*EXERCISE INSTRUCTIONS*: Find the line below with "12: (181, 153, 0.36)" and the line with "42: (27, 324, 0.61)". Output them and the lines between, exactly, but not the pictures.

*Saved entries*:
-------
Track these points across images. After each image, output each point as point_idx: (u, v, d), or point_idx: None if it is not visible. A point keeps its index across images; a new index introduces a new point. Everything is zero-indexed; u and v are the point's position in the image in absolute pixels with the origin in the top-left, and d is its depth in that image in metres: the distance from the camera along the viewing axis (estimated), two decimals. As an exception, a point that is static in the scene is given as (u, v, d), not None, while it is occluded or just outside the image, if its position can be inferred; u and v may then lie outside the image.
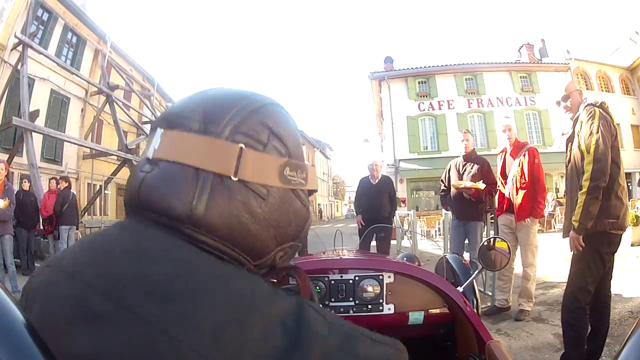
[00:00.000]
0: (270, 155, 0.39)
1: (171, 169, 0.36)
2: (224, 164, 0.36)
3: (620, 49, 19.92)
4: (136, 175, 0.39)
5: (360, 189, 4.87)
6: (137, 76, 18.50)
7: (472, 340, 1.07)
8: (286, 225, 0.41)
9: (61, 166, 13.19)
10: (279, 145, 0.40)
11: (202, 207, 0.35)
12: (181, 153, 0.36)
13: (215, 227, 0.36)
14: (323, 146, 43.52)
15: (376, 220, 4.39)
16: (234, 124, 0.37)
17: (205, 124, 0.37)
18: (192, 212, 0.35)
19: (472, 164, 3.68)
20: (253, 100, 0.41)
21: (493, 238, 1.48)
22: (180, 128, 0.38)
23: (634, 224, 6.76)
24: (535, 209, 3.23)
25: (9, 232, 4.57)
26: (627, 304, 3.30)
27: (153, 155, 0.38)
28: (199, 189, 0.35)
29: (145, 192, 0.37)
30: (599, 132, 2.01)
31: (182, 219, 0.35)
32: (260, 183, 0.38)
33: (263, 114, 0.40)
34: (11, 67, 11.14)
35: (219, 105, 0.39)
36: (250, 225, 0.37)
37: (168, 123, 0.39)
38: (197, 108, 0.39)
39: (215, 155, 0.36)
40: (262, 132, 0.39)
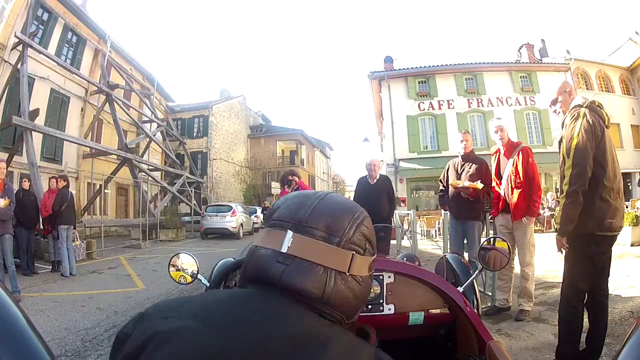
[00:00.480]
0: (366, 257, 0.56)
1: (305, 265, 0.51)
2: (342, 265, 0.52)
3: (620, 49, 19.91)
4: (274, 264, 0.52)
5: (359, 189, 4.86)
6: (137, 75, 18.49)
7: (473, 340, 1.07)
8: (366, 297, 0.58)
9: (61, 165, 13.19)
10: (370, 248, 0.57)
11: (330, 291, 0.51)
12: (313, 255, 0.51)
13: (334, 303, 0.52)
14: (323, 145, 43.48)
15: (375, 220, 4.37)
16: (348, 237, 0.53)
17: (328, 234, 0.53)
18: (324, 295, 0.51)
19: (471, 164, 3.69)
20: (359, 213, 0.57)
21: (493, 238, 1.47)
22: (309, 235, 0.52)
23: (634, 224, 6.76)
24: (531, 207, 3.23)
25: (9, 232, 4.54)
26: (627, 304, 3.30)
27: (287, 251, 0.52)
28: (328, 280, 0.51)
29: (286, 278, 0.50)
30: (579, 136, 2.03)
31: (316, 299, 0.50)
32: (360, 275, 0.54)
33: (363, 226, 0.56)
34: (11, 67, 11.13)
35: (337, 219, 0.54)
36: (352, 301, 0.54)
37: (297, 228, 0.53)
38: (320, 220, 0.53)
39: (337, 259, 0.52)
40: (362, 241, 0.55)
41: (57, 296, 4.75)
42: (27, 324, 0.61)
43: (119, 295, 4.89)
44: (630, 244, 6.65)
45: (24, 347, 0.55)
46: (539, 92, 17.65)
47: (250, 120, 32.33)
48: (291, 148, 32.56)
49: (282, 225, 0.54)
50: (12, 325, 0.49)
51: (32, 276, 5.96)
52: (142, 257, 8.81)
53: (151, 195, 15.33)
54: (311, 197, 0.57)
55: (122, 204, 17.54)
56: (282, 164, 29.96)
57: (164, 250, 10.07)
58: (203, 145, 24.82)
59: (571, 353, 2.09)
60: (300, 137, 32.54)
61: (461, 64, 18.27)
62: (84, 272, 6.50)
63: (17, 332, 0.50)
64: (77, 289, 5.18)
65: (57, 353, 2.86)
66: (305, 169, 32.50)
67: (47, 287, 5.33)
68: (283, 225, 0.54)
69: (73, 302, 4.40)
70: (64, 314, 3.92)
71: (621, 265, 4.93)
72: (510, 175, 3.29)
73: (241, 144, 29.71)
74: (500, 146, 3.46)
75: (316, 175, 37.97)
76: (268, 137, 31.82)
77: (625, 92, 18.79)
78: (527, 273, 3.23)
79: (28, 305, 4.11)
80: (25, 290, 4.87)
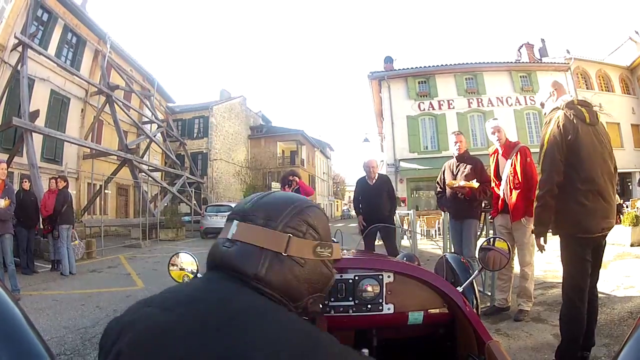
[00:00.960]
0: (307, 240, 0.61)
1: (245, 247, 0.58)
2: (278, 245, 0.58)
3: (620, 48, 19.90)
4: (219, 248, 0.60)
5: (358, 189, 4.85)
6: (137, 76, 18.49)
7: (472, 340, 1.07)
8: (315, 282, 0.62)
9: (61, 166, 13.19)
10: (314, 233, 0.62)
11: (264, 270, 0.56)
12: (252, 237, 0.58)
13: (270, 281, 0.56)
14: (323, 146, 43.48)
15: (377, 219, 4.39)
16: (285, 221, 0.59)
17: (267, 220, 0.59)
18: (258, 272, 0.56)
19: (465, 164, 3.72)
20: (297, 205, 0.62)
21: (493, 238, 1.47)
22: (250, 222, 0.59)
23: (634, 224, 6.75)
24: (530, 208, 3.21)
25: (9, 232, 4.55)
26: (627, 304, 3.30)
27: (232, 237, 0.59)
28: (263, 259, 0.57)
29: (227, 259, 0.58)
30: (547, 143, 2.09)
31: (251, 276, 0.56)
32: (300, 256, 0.60)
33: (303, 214, 0.62)
34: (11, 68, 11.13)
35: (275, 208, 0.61)
36: (292, 282, 0.58)
37: (242, 218, 0.61)
38: (261, 209, 0.61)
39: (274, 241, 0.58)
40: (302, 225, 0.61)
41: (56, 295, 4.75)
42: (26, 322, 0.61)
43: (118, 294, 4.90)
44: (630, 244, 6.64)
45: (24, 346, 0.56)
46: (539, 91, 17.62)
47: (250, 121, 32.33)
48: (291, 148, 32.56)
49: (232, 217, 0.62)
50: (11, 323, 0.49)
51: (32, 275, 5.96)
52: (141, 257, 8.81)
53: (151, 195, 15.33)
54: (258, 194, 0.65)
55: (122, 204, 17.55)
56: (283, 164, 29.96)
57: (164, 249, 10.08)
58: (203, 146, 24.83)
59: (571, 354, 2.08)
60: (301, 138, 32.54)
61: (461, 64, 18.26)
62: (84, 271, 6.51)
63: (16, 331, 0.51)
64: (77, 288, 5.18)
65: (57, 352, 2.86)
66: (306, 169, 32.49)
67: (46, 286, 5.34)
68: (234, 217, 0.62)
69: (72, 301, 4.41)
70: (64, 313, 3.92)
71: (621, 265, 4.93)
72: (509, 175, 3.29)
73: (241, 144, 29.71)
74: (498, 147, 3.46)
75: (316, 176, 37.97)
76: (268, 137, 31.82)
77: (625, 91, 18.77)
78: (526, 273, 3.23)
79: (27, 304, 4.10)
80: (24, 289, 4.87)
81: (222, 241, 0.61)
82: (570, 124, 2.08)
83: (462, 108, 17.67)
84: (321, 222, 0.64)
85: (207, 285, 0.57)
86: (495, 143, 3.46)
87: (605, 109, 17.76)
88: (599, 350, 2.41)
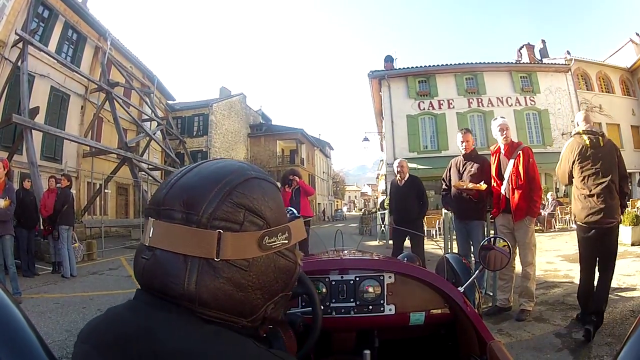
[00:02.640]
0: (247, 232, 0.44)
1: (164, 256, 0.42)
2: (206, 249, 0.41)
3: (621, 50, 19.89)
4: (138, 260, 0.45)
5: (391, 191, 4.88)
6: (137, 73, 18.47)
7: (473, 340, 1.07)
8: (272, 283, 0.47)
9: (61, 164, 13.18)
10: (256, 219, 0.45)
11: (192, 286, 0.41)
12: (170, 242, 0.42)
13: (206, 301, 0.42)
14: (323, 145, 43.45)
15: (406, 221, 4.39)
16: (210, 211, 0.42)
17: (186, 213, 0.42)
18: (185, 291, 0.41)
19: (472, 163, 3.67)
20: (228, 182, 0.44)
21: (493, 238, 1.47)
22: (166, 219, 0.43)
23: (634, 224, 6.76)
24: (531, 208, 3.23)
25: (9, 233, 4.47)
26: (628, 303, 3.31)
27: (149, 243, 0.43)
28: (188, 272, 0.41)
29: (146, 276, 0.44)
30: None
31: (178, 297, 0.41)
32: (241, 258, 0.43)
33: (237, 195, 0.44)
34: (11, 64, 11.12)
35: (196, 192, 0.43)
36: (236, 295, 0.43)
37: (157, 213, 0.44)
38: (177, 197, 0.43)
39: (198, 243, 0.41)
40: (238, 213, 0.43)
41: (58, 298, 4.73)
42: (28, 326, 0.60)
43: (120, 296, 4.87)
44: (630, 244, 6.65)
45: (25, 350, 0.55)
46: (539, 92, 17.64)
47: (250, 119, 32.31)
48: (291, 147, 32.55)
49: (149, 212, 0.46)
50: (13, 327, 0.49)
51: (33, 277, 5.93)
52: (142, 257, 8.79)
53: (151, 194, 15.29)
54: (176, 173, 0.48)
55: (122, 204, 17.54)
56: (282, 163, 29.96)
57: (164, 249, 10.05)
58: (203, 144, 24.79)
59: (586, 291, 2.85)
60: (300, 137, 32.52)
61: (461, 63, 18.26)
62: (85, 274, 6.50)
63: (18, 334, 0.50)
64: (78, 291, 5.17)
65: (59, 355, 2.85)
66: (305, 168, 32.49)
67: (48, 288, 5.32)
68: (149, 212, 0.46)
69: (74, 304, 4.39)
70: (65, 316, 3.91)
71: (621, 265, 4.93)
72: (511, 175, 3.28)
73: (241, 143, 29.69)
74: (502, 145, 3.45)
75: (316, 175, 37.96)
76: (268, 136, 31.81)
77: (626, 93, 18.78)
78: (528, 272, 3.23)
79: (29, 307, 4.10)
80: (26, 292, 4.85)
81: (140, 249, 0.46)
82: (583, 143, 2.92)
83: (462, 108, 17.66)
84: (265, 200, 0.46)
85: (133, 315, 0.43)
86: (501, 141, 3.45)
87: (605, 110, 17.78)
88: (601, 349, 2.42)
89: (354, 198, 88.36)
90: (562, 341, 2.63)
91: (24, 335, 0.46)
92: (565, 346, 2.54)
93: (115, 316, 0.44)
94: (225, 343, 0.40)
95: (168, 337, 0.39)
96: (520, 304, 3.23)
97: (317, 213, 37.71)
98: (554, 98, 17.61)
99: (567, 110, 17.38)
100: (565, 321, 3.03)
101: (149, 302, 0.43)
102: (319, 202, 39.34)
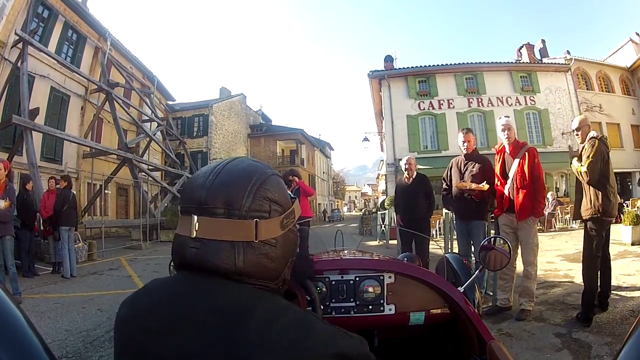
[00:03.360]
0: (273, 218, 0.57)
1: (213, 244, 0.54)
2: (247, 235, 0.54)
3: (621, 49, 19.89)
4: (187, 250, 0.56)
5: (397, 189, 4.81)
6: (137, 74, 18.47)
7: (473, 340, 1.07)
8: (288, 252, 0.61)
9: (61, 165, 13.17)
10: (277, 207, 0.58)
11: (241, 263, 0.54)
12: (218, 233, 0.54)
13: (251, 273, 0.55)
14: (323, 145, 43.45)
15: (413, 220, 4.36)
16: (247, 206, 0.55)
17: (227, 209, 0.54)
18: (236, 268, 0.54)
19: (474, 163, 3.65)
20: (256, 178, 0.57)
21: (493, 238, 1.47)
22: (210, 215, 0.54)
23: (634, 224, 6.76)
24: (536, 208, 3.23)
25: (9, 234, 4.46)
26: (628, 303, 3.31)
27: (196, 235, 0.55)
28: (236, 253, 0.54)
29: (198, 261, 0.54)
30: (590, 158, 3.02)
31: (230, 273, 0.54)
32: (272, 236, 0.57)
33: (264, 189, 0.57)
34: (11, 65, 11.11)
35: (233, 192, 0.55)
36: (269, 265, 0.57)
37: (199, 211, 0.55)
38: (218, 197, 0.55)
39: (241, 231, 0.54)
40: (265, 204, 0.57)
41: (58, 298, 4.74)
42: (28, 325, 0.60)
43: (119, 296, 4.84)
44: (630, 243, 6.65)
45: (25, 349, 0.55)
46: (539, 92, 17.64)
47: (250, 120, 32.32)
48: (291, 147, 32.55)
49: (187, 210, 0.57)
50: (13, 327, 0.49)
51: (33, 278, 5.93)
52: (142, 258, 8.80)
53: (151, 195, 15.31)
54: (208, 175, 0.58)
55: (123, 205, 17.54)
56: (282, 163, 29.95)
57: (165, 250, 10.05)
58: (203, 145, 24.80)
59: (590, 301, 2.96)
60: (300, 137, 32.52)
61: (461, 63, 18.24)
62: (85, 274, 6.50)
63: (18, 334, 0.50)
64: (78, 291, 5.17)
65: (58, 355, 2.86)
66: (306, 168, 32.48)
67: (48, 288, 5.32)
68: (188, 210, 0.57)
69: (74, 304, 4.40)
70: (65, 316, 3.92)
71: (622, 264, 4.93)
72: (516, 175, 3.28)
73: (241, 143, 29.69)
74: (506, 145, 3.45)
75: (316, 175, 37.96)
76: (268, 136, 31.81)
77: (626, 92, 18.78)
78: (530, 272, 3.23)
79: (29, 307, 4.10)
80: (26, 292, 4.85)
81: (185, 240, 0.56)
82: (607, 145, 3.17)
83: (462, 108, 17.66)
84: (280, 191, 0.60)
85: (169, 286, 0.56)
86: (505, 141, 3.44)
87: (605, 109, 17.77)
88: (601, 349, 2.42)
89: (354, 198, 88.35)
90: (562, 341, 2.63)
91: (24, 335, 0.46)
92: (565, 346, 2.54)
93: (153, 286, 0.57)
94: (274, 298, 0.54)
95: (226, 294, 0.52)
96: (521, 303, 3.23)
97: (318, 213, 37.72)
98: (554, 98, 17.60)
99: (567, 109, 17.38)
100: (565, 321, 3.03)
101: (188, 277, 0.55)
102: (319, 202, 39.33)
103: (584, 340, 2.60)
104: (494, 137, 16.00)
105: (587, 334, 2.70)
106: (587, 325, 2.85)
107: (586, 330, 2.77)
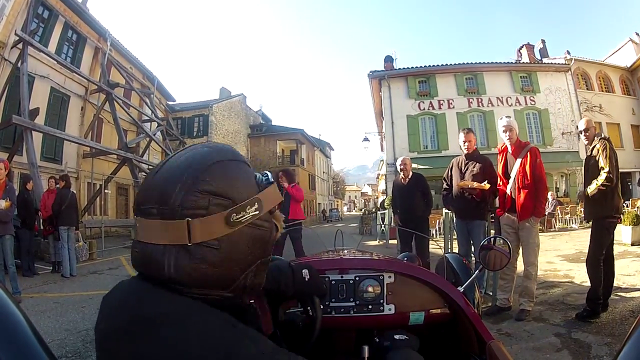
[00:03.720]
0: (213, 215, 0.48)
1: (148, 248, 0.49)
2: (178, 237, 0.47)
3: (621, 49, 19.89)
4: (132, 253, 0.52)
5: (394, 190, 4.85)
6: (137, 74, 18.46)
7: (473, 340, 1.07)
8: (246, 255, 0.52)
9: (61, 165, 13.17)
10: (221, 200, 0.49)
11: (172, 270, 0.47)
12: (149, 236, 0.48)
13: (186, 282, 0.48)
14: (323, 145, 43.45)
15: (411, 219, 4.39)
16: (178, 203, 0.47)
17: (159, 208, 0.48)
18: (168, 276, 0.47)
19: (475, 162, 3.66)
20: (192, 170, 0.49)
21: (493, 237, 1.47)
22: (145, 215, 0.49)
23: (634, 224, 6.76)
24: (537, 208, 3.23)
25: (9, 233, 4.46)
26: (628, 303, 3.31)
27: (137, 238, 0.51)
28: (167, 259, 0.47)
29: (137, 266, 0.51)
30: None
31: (165, 281, 0.48)
32: (212, 238, 0.48)
33: (202, 183, 0.49)
34: (11, 65, 11.11)
35: (165, 186, 0.49)
36: (210, 271, 0.48)
37: (139, 212, 0.51)
38: (152, 194, 0.49)
39: (171, 233, 0.47)
40: (202, 199, 0.48)
41: (57, 297, 4.74)
42: (27, 325, 0.60)
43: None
44: (631, 243, 6.65)
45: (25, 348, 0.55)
46: (539, 92, 17.64)
47: (250, 120, 32.31)
48: (291, 147, 32.55)
49: (135, 212, 0.53)
50: (12, 326, 0.49)
51: (33, 277, 5.94)
52: (142, 257, 8.81)
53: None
54: (151, 172, 0.53)
55: (123, 204, 17.52)
56: (282, 163, 29.95)
57: (164, 249, 10.06)
58: (203, 145, 24.77)
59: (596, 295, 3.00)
60: (300, 137, 32.52)
61: (461, 63, 18.25)
62: (85, 273, 6.50)
63: (17, 333, 0.50)
64: (78, 290, 5.17)
65: (58, 354, 2.86)
66: (305, 168, 32.50)
67: (47, 288, 5.32)
68: (135, 212, 0.53)
69: (74, 303, 4.40)
70: (65, 315, 3.91)
71: (622, 264, 4.93)
72: (518, 174, 3.28)
73: (241, 143, 29.69)
74: (509, 145, 3.44)
75: (316, 175, 37.96)
76: (268, 136, 31.80)
77: (626, 92, 18.78)
78: (530, 272, 3.23)
79: (29, 307, 4.10)
80: (25, 291, 4.85)
81: (133, 244, 0.53)
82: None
83: (462, 108, 17.67)
84: (230, 180, 0.51)
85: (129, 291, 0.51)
86: (506, 142, 3.44)
87: (605, 109, 17.76)
88: (600, 349, 2.42)
89: (354, 198, 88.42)
90: (561, 341, 2.63)
91: (23, 334, 0.46)
92: (564, 346, 2.54)
93: (115, 289, 0.52)
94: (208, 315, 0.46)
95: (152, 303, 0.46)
96: (520, 303, 3.23)
97: (318, 213, 37.72)
98: (554, 98, 17.60)
99: (567, 109, 17.39)
100: (564, 321, 3.03)
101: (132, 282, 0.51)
102: (319, 202, 39.33)
103: (584, 340, 2.60)
104: (494, 137, 16.00)
105: (586, 334, 2.70)
106: (596, 317, 2.94)
107: (586, 330, 2.78)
-------
*EXERCISE SOLUTION*:
12: (181, 153, 0.36)
13: (215, 227, 0.36)
14: (323, 146, 43.52)
15: (376, 220, 4.39)
16: (234, 124, 0.37)
17: (205, 124, 0.37)
18: (192, 212, 0.35)
19: (472, 164, 3.68)
20: (253, 100, 0.41)
21: (493, 238, 1.48)
22: (180, 128, 0.38)
23: (634, 224, 6.76)
24: (535, 209, 3.23)
25: (9, 232, 4.57)
26: (627, 304, 3.30)
27: (153, 155, 0.38)
28: (199, 189, 0.35)
29: (145, 192, 0.37)
30: (599, 132, 2.01)
31: (182, 219, 0.35)
32: (260, 183, 0.38)
33: (263, 114, 0.40)
34: (11, 67, 11.14)
35: (219, 105, 0.39)
36: (250, 225, 0.37)
37: (168, 123, 0.39)
38: (197, 108, 0.39)
39: (215, 155, 0.36)
40: (262, 132, 0.39)
[00:00.480]
0: (366, 257, 0.56)
1: (305, 265, 0.51)
2: (342, 265, 0.52)
3: (620, 49, 19.91)
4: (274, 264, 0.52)
5: (359, 189, 4.86)
6: (137, 75, 18.49)
7: (473, 340, 1.07)
8: (366, 297, 0.58)
9: (61, 165, 13.19)
10: (370, 248, 0.57)
11: (330, 291, 0.51)
12: (313, 255, 0.51)
13: (334, 303, 0.52)
14: (323, 145, 43.48)
15: (375, 220, 4.37)
16: (348, 237, 0.53)
17: (328, 234, 0.53)
18: (324, 295, 0.51)
19: (471, 164, 3.69)
20: (359, 213, 0.57)
21: (493, 238, 1.47)
22: (309, 235, 0.52)
23: (634, 224, 6.76)
24: (531, 207, 3.23)
25: (9, 232, 4.54)
26: (627, 304, 3.30)
27: (287, 251, 0.52)
28: (328, 280, 0.51)
29: (286, 278, 0.50)
30: (579, 136, 2.03)
31: (316, 299, 0.50)
32: (360, 275, 0.54)
33: (363, 226, 0.56)
34: (11, 67, 11.13)
35: (337, 219, 0.54)
36: (352, 301, 0.54)
37: (297, 228, 0.53)
38: (320, 220, 0.53)
39: (337, 259, 0.52)
40: (362, 241, 0.55)
41: (57, 296, 4.75)
42: (27, 324, 0.61)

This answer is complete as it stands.